By Antoaneta Becker
The Chinese Communist Party likes claiming credit for the success of the country’s model of steady rule and economic prosperity. But as it prepares to celebrate its 90th birthday on Jul. 1, the party has seen the attractive China brand lose appeal with once enthusiastic followers abroad and being outright rejected by violent protests at home.
Two years ago, at the height of the financial crisis sweeping Wall Street, liberal capitalism was losing credibility and China’s model of one-party rule and state-driven investment was on the ascent. Scores of economists were predicting the end of the Washington consensus era and the dawn of the Beijing consensus century.
But things have changed. China has been plunged into a cycle of violent protests, revealing raw anger with the communist rulers not only among the disgruntled ethnic minority groups living in the border regions of the country but also in the heart of China’s economic powerhouse. After Inner Mongolia, riots have broken out in the prosperous manufacturing hub of Guangdong and in other provinces populated with ethnic Hans that dominate Chinese society.
“There has always been more doubt than consensus about the China model,” Prof. Wang Hui who studies Chinese intellectual thought at Tsinghua University in Beijing told IPS in London. “It should be said that the praise for China’s development model came mainly from abroad while at home among the intellectual circles there has been a lot of criticism. When you add all the questions that have been raised about it you will see that the so-called model almost disappears.”
After a trip to China last week, Nitish Kumar, chief minister of India’s Bihar state, applauded the achievements of his Chinese hosts but said it was impossible for democratic India to replicate the communist country’s development model.
“Be it the industries, railway or agriculture, China is supremely developed in these sectors,” Nitish told reporters on his return from China. “But we are a democratic nation developing in our own ways. It is not possible for us to adopt the process and technology China has used.”
In Africa where the Chinese footprint is growing there is also growing awareness that the continent cannot replicate the China model and needs a different economic paradigm to suit its own realities.
At the 49th session of the African Commission for Human and Peoples Rights in April in the Gambia a declaration proclaiming the birth of the African consensus was adopted. It called for a bottom-top growth model driven by businesses built on village-level with the involvement of both governments and NGOs.
“China’s experience is unique because of the central apparatus that can make a decision at the top and see it through all the way to the bottom. This cannot be replicated in its entirety anywhere else,” says Lawrence Brahm, activist and writer who attended the conference in Banjul, Gambia. “The African consensus recognises the importance of growth from the grassroots.”

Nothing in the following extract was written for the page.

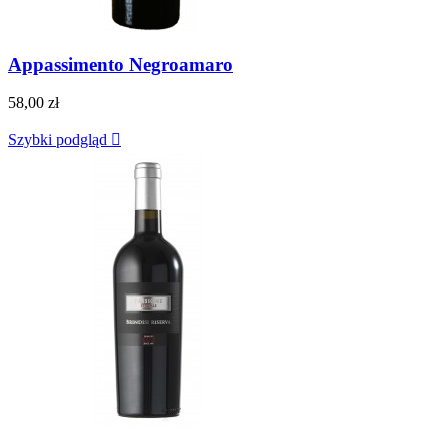
Appassimento Negroamaro
58,00 zł
Szybki podgląd


In the early years of China’s reform and opening up Beijing developed special economic zones to support manufacturing and attract foreign investment. With more than a hundred such areas by date, China has begun exporting its experience to Africa. It is now in the process of constructing similar special economic cooperation zones on the continent with the aim of attracting Chinese firms and improving infrastructure and services.
Such zones are now being developed by the Chinese in Africa – in Egypt, Ethiopia, Mauritius, Nigeria and Zambia. The experiment has drawn a lot of praise from African politicians.
But observers warn that transplanting the China model has its risks especially because Beijing is seen to be preoccupied with satisfying African countries’ governments while ignoring social groups.
“China’s potential pitfall in Africa remains how to handle the civil society and village stakeholders,” says Brahm.
It is the same risk factor that is now undermining China’s economic miracle at home. In the last three decades the communist party has presided over an enormous transformation of the country, creating a vibrant society of entrepreneurs and lifting millions out of poverty.
But as recent riots have shown, people’s happiness is not always measured by the accumulation of material gains alone.
When protests rocked the semi-autonomous region of Inner Mongolia in May they brought memories of the unrest that racked the Muslim province of Xinjiang in 2009 and the violence that swept Tibet in 2008. Though brutally suppressed, protests by ethnic minorities have flared again on and off, invalidating Chinese presumption that economic growth is more important than ethnic diversity and local identity.
More alarming to party leaders, though, as they ready for the communist party’s 90th anniversary celebrations, are the protests that have erupted in China’s inner provinces. From Guangdong to Hubei and Jiangxi provinces people have risen to protest the lack of justice and the arbitrary rule of local leaders. They have vented their anger openly, clashing with paramilitary police, burning cars and ransacking shops and government offices.
The leadership’s crackdown on protests and the jailing of agitators for a China-style Jasmine revolution display a sense of insecurity haunting the party even as it claims the title of the largest and most successful ruling communist party.
“Insecurity displays the need for China to change its development model if there ever was one,” says Wang Hui.